First, it is essential to teach about the history of medical racism in medical schools. Many medical students leave medical school unaware of the role that race has played and continues to play in the care of Black Americans. It’s impossible to earn back the trust of communities of color if the medical field doesn’t try to understand how they lost it in the first place. We cannot begin to dismantle racism without understanding how it operates in the medical field.

Hospitals and schools also have to hire more faculty and doctors of color. Hospitals must have people of color at all levels of care. In addition, having more people in leadership roles from communities of color will help dismantle institutional racism faster.

Health institutions should also hire experts in medical racism. Hiring diversity, equity, and inclusion staff and hiring people of color is all well and good. But, if institutions do not understand how to retain those staff and create working conditions under which they can thrive, it’s all just for show. Diversity is not a public relations, performative ploy. On the contrary, it has to reflect in the institution’s actions.

These steps are critical in getting people of color with eating disorders the care they need. Taking steps to diversify health institutions and dismantle institutional racism will help the medical field expand its definition of what someone with an eating disorder looks like and acts like and help people get life-changing care. Committing to the fight against medical racism will ultimately help more people of color access care and allow people with eating disorders to receive the diagnoses that will lead them to treatment.

Further, there is a stereotype that all dancers have eating disorders in the dance community. While that may not be true, doctors and teachers must ask everyone about any symptoms they may have, regardless of their appearance. Doctors and teachers should also watch for signs of eating disorders in all dancers, not just those that fit the stereotypical body type associated with eating disorders.

_What to do_.
1. Quote every sentence in the passage on medical racism that contains the word "racism."
2. Rewrite the passage on medical racism starting with "First, it is" and going on through "institutional racism faster.", with "medical field" renamed to "health care system" everywhere it appears.
3. Go on with the passage on medical racism and eating disorders for another paragraph, starting right after its final sentence.
The material that follows was taken from a different source than the text above.

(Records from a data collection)
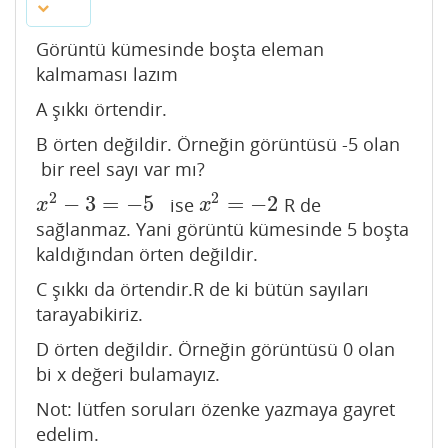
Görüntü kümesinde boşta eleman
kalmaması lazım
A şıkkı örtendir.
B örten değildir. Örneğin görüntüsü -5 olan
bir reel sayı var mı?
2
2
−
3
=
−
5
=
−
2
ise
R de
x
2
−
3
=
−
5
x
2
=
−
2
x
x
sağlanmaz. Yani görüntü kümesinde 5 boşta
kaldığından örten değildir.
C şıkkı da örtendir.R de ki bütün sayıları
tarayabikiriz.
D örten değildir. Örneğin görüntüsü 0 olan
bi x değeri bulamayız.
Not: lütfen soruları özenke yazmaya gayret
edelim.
==
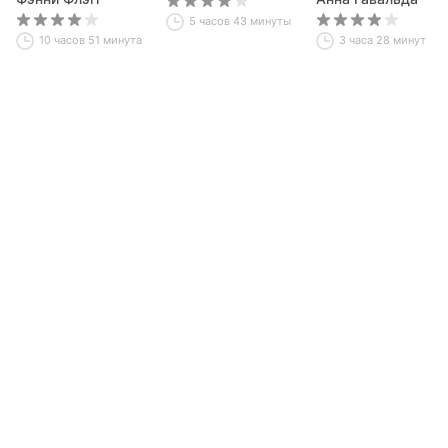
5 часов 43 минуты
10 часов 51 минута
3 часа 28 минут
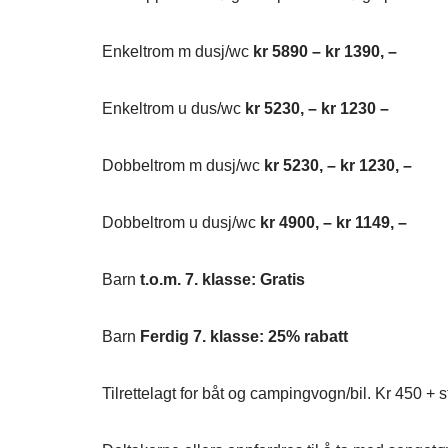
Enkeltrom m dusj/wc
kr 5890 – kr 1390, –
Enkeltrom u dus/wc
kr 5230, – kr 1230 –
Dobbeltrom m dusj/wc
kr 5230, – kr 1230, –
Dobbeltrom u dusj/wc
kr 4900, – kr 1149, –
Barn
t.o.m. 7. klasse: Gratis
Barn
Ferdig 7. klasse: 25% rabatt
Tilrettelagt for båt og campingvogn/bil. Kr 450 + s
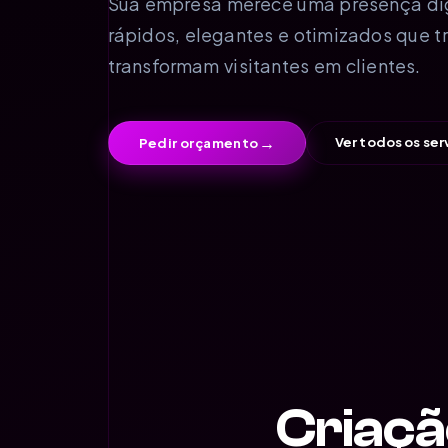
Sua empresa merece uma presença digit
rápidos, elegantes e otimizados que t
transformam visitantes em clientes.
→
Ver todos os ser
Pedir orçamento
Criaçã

_Outputs by task_.
1.
First, it is essential to teach about the history of medical racism in medical schools.
We cannot begin to dismantle racism without understanding how it operates in the medical field.
In addition, having more people in leadership roles from communities of color will help dismantle institutional racism faster.
Health institutions should also hire experts in medical racism.
Taking steps to diversify health institutions and dismantle institutional racism will help the medical field expand its definition of what someone with an eating disorder looks like and acts like and help people get life-changing care.
Committing to the fight against medical racism will ultimately help more people of color access care and allow people with eating disorders to receive the diagnoses that will lead them to treatment.

2.
First, it is essential to teach about the history of medical racism in medical schools. Many medical students leave medical school unaware of the role that race has played and continues to play in the care of Black Americans. It’s impossible to earn back the trust of communities of color if the health care system doesn’t try to understand how they lost it in the first place. We cannot begin to dismantle racism without understanding how it operates in the health care system.

Hospitals and schools also have to hire more faculty and doctors of color. Hospitals must have people of color at all levels of care. In addition, having more people in leadership roles from communities of color will help dismantle institutional racism faster.

3.
Friends and family should also look out for symptoms of eating disorders, including:

  • Preoccupation with food, counting calories, weight, and dieting
  • Withdrawal from usual activities
  • Extreme mood swings
  • Noticeable fluctuations in weight, both up and down
  • Stomach cramps and other gastrointestinal issues
  • Sleeping problems
  • Dental problems
  • Dressing in layers or oversized clothing to hide weight loss

The above-mentioned is not an exhaustive list, but if you notice a friend displaying any of these symptoms, it’s essential to encourage them to go to a doctor. It’s also important not to say you think someone has an eating disorder in an accusatory manner or tone, as this makes people more defensive and less willing to listen to what you have to say. Someone with an eating disorder might not even be aware that’s what they’re going through, so it’s essential to be sensitive as you talk about the symptoms you’re seeing and suggest they go to a doctor. Doctors can only provide a confirmed diagnosis, so avoid any diagnostic language when talking to a friend. However, simply letting someone know you’ve noticed any of these symptoms can be an excellent wake-up call, and showing you’re coming from a place of genuine concern rather than a desire to expose your friend’s difficulties can go a long way.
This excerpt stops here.